───── AUSGANGSTEXT ─────

Lediglich beim Gewinn scheinen die Spanier der Nationale Suisse etwas nachzustehen: Im letzten Jahr vor der Übernahme wiesen die Basler einen Gewinn von 105 Millionen Franken aus. Caser verdiente zuletzt mit 87 Millionen Euro etwas weniger (2018).

Mit der Übernahme erreicht Helvetia-CEO Philipp Gmür zunächst mal zwei Ziele: Er kann die Position in Spanien deutlich ausbauen. Der Marktanteil vervierfacht sich auf 4 Prozent, was Helvetia die Position 7 verschafft. Gleichzeitig erreicht Gmür sein deklariertes Wachstumsziel von 10 Milliarden Franken Bruttoprämien auf Gruppenebene, auf das er mit organischem Wachstum allein nicht gekommen wäre. Denn unter dem Strich waren die letzten Jahre eher flach: Zukäufe wurden durch Rückzüge ausgeglichen. Gruppenweit generierte Helvetia 2018 gleich viele Prämieneinnahmen wie nach der Übernahme von National Suisse vier Jahre zuvor.

───── DATENSATZ ─────

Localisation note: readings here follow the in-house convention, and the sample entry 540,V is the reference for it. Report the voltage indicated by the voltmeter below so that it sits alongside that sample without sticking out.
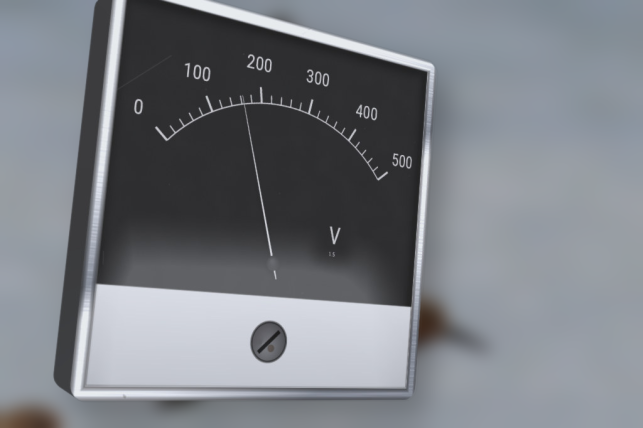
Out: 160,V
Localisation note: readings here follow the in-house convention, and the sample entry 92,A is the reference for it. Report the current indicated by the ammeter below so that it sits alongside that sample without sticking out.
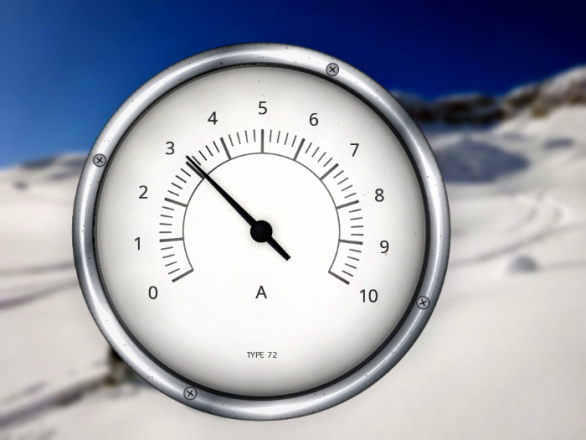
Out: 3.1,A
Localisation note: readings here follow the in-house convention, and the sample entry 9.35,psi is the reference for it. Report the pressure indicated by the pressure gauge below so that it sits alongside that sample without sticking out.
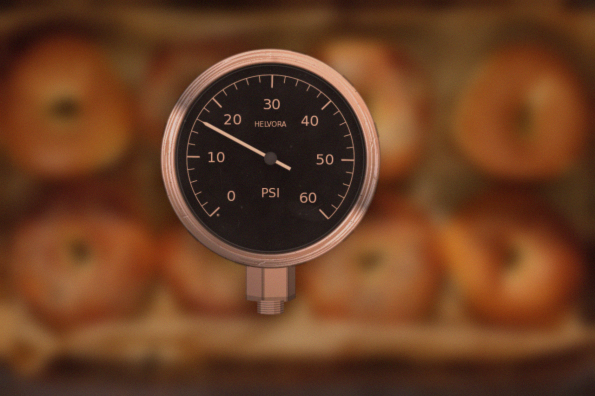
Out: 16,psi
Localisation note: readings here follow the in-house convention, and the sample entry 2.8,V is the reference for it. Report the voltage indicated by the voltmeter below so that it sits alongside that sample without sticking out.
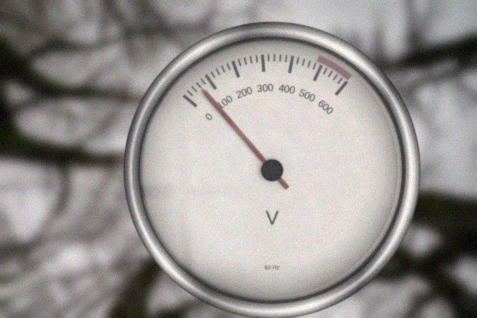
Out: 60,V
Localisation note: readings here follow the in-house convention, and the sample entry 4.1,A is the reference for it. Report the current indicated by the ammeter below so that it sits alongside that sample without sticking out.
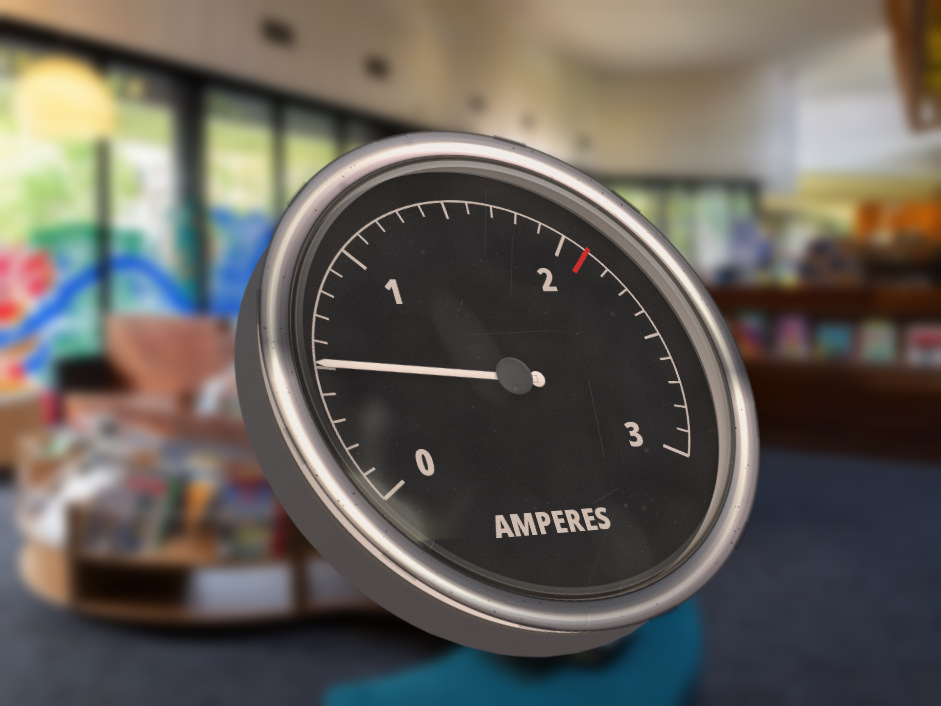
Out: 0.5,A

─────

◆ **ARBEITSAUFTRAG**
Schreiben Sie eine Passage aus dem Ausgangstext wortgetreu ab: Setzen Sie bei den Worten „Mit der Übernahme“ ein und hören Sie nach „vier Jahre zuvor.“ auf. Die Zeilen stehen in keinem Zusammenhang mit dem Ausgangstext.

◆ **LÖSUNG**
Mit der Übernahme erreicht Helvetia-CEO Philipp Gmür zunächst mal zwei Ziele: Er kann die Position in Spanien deutlich ausbauen. Der Marktanteil vervierfacht sich auf 4 Prozent, was Helvetia die Position 7 verschafft. Gleichzeitig erreicht Gmür sein deklariertes Wachstumsziel von 10 Milliarden Franken Bruttoprämien auf Gruppenebene, auf das er mit organischem Wachstum allein nicht gekommen wäre. Denn unter dem Strich waren die letzten Jahre eher flach: Zukäufe wurden durch Rückzüge ausgeglichen. Gruppenweit generierte Helvetia 2018 gleich viele Prämieneinnahmen wie nach der Übernahme von National Suisse vier Jahre zuvor.